Sadly I don't have any good photos but many of the paintings are meme worthy, including one guy who looks like he's crying because he's poked himself in the eye for literally no reason at all.

These days the museum also has more standard exhibit halls, which are worth a look around. If you ever want a demonstration of the difference between the Welsh and the English (we sometimes say that the Welsh define themselves by being not English, but there are real differences in the cultures), look to the responses visitors have left about Thatcher's famous line about there being "no such thing of society". This includes such things as "murderous bitch" and "you stole my father's bones", whereas the responses supposedly agreeing with the statement are far fewer in number and include such astute observations as "I like dinosaurs."

There was of course much pub and day drinking down the bay, with a visit to Cadwallader's ice cream café being a necessity, as was Waterstones. I got a lot of reading done in this trip, which means by backlog of things to blog is now even longer. I call that a success. There was also a food festival, and I'll likely be changing my profile photo as a result.

The end of the trip proved doubly rewarding. First, I got by far and away the most positive first referee report to a paper I've ever had (thank you, kindly and well-timed constructive reviewer !). The last paper I co-authored (to be blogged here in the near future) was also accepted just before the holiday started, but that had the usual protracted back-and-forth : nice to finally resolve it, but that doesn't really undo the months of mostly unnecessary wrangling.

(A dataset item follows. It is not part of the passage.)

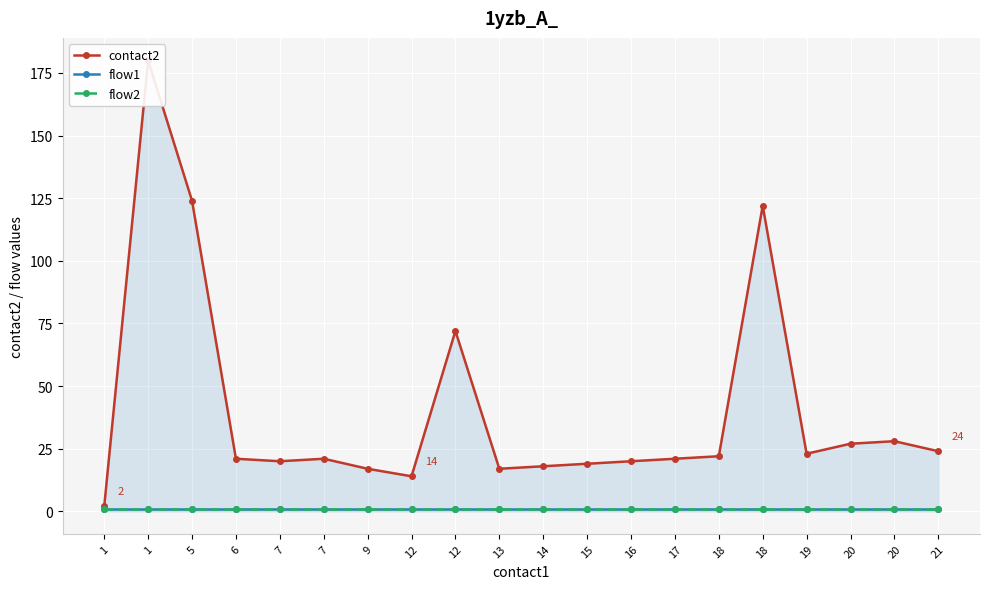

Count the number of data series in this chart.

3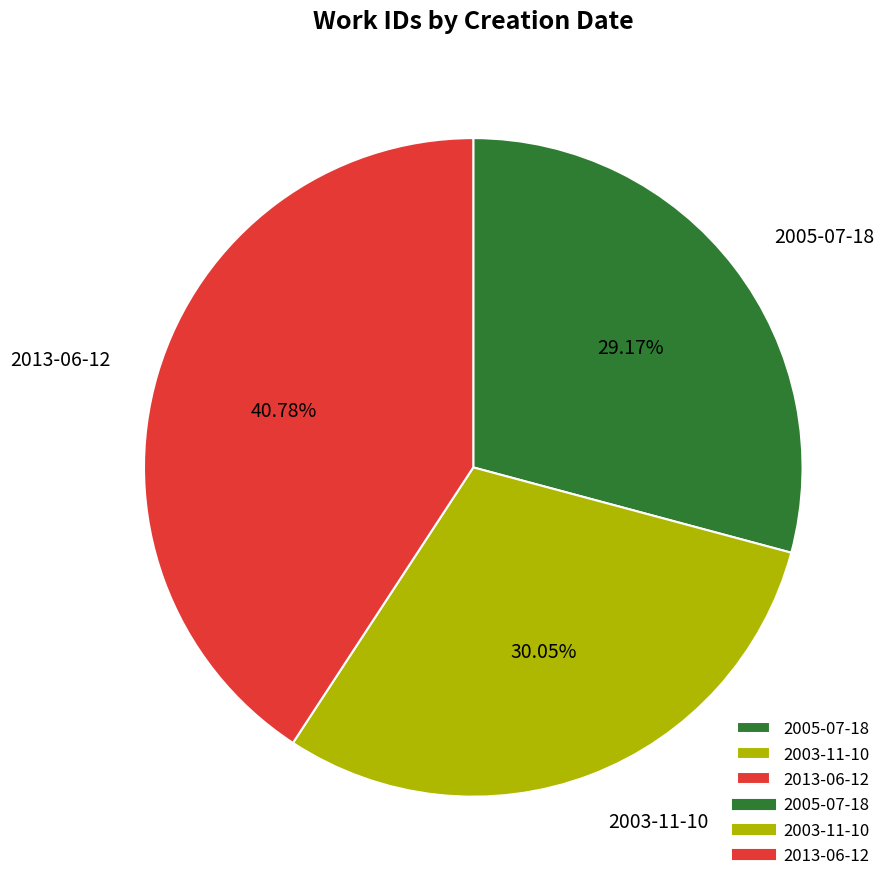

Does any single category account for the majority?

No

So to finally get a reviewer who just likes the paper from the outset is... well, for once I don't have to go on a rant about the need to reform peer review, and that, frankly, is just bloody great.

Second, if we'd waited two years for this trip, we'd waited even longer for this wonderful moment at the end :

I think I can look at this for some time to come and get a happy.

We watched the full news coverage of this for two days straight. After having endured this lying, contemptible, delusional fascist scumbag grind the country's reputation into the dirt for far too long, the release was almost cathartic - tempered only by uncertainty about who comes next*. Perhaps auspiciously, that same day the conservatory window spontaneously shattered and the washing line broke. I'm fairly sure this is the doings of the ghosts of my Conservative grandparents, although a significant caveat is that Boris Johnsons is to the Conservative party what a circus lion tamer is to serious wildlife preservation efforts.

* I've thought about writing a scathing political obituary to the racist piece of self-serving egomania, but I've decided not to bother. You may recall my last protracted anti-Boris rant ended with "fuck off Boris" and off he has jolly well fucked, so I'm satisfied. Defending a sex offender was, it seems, the straw that broke the camel's back, and there is scarcely a need for me to shout loudly from the rooftops, "I TOLD YOU SO YOU SODDING MORONS !" although I'd very much like to.

And then we did the whole thing in reverse. This time the dogs immediately accepted the ferry as their temporary home; we spent only a day in the Netherlands before catching the again miraculously smooth series of trains back to Prague. 

Well, there you have it. Cardiff remains a lovely place despite the current assorted crises (as well as its stupid 20 mph speed limits), and finally being able to show everyone the marvel that is the papillion was as good as I hoped. I re-iterate that slowing things down, taking the ferry instead of the plane, is just incomparably nicer. But now it's time to get back to science.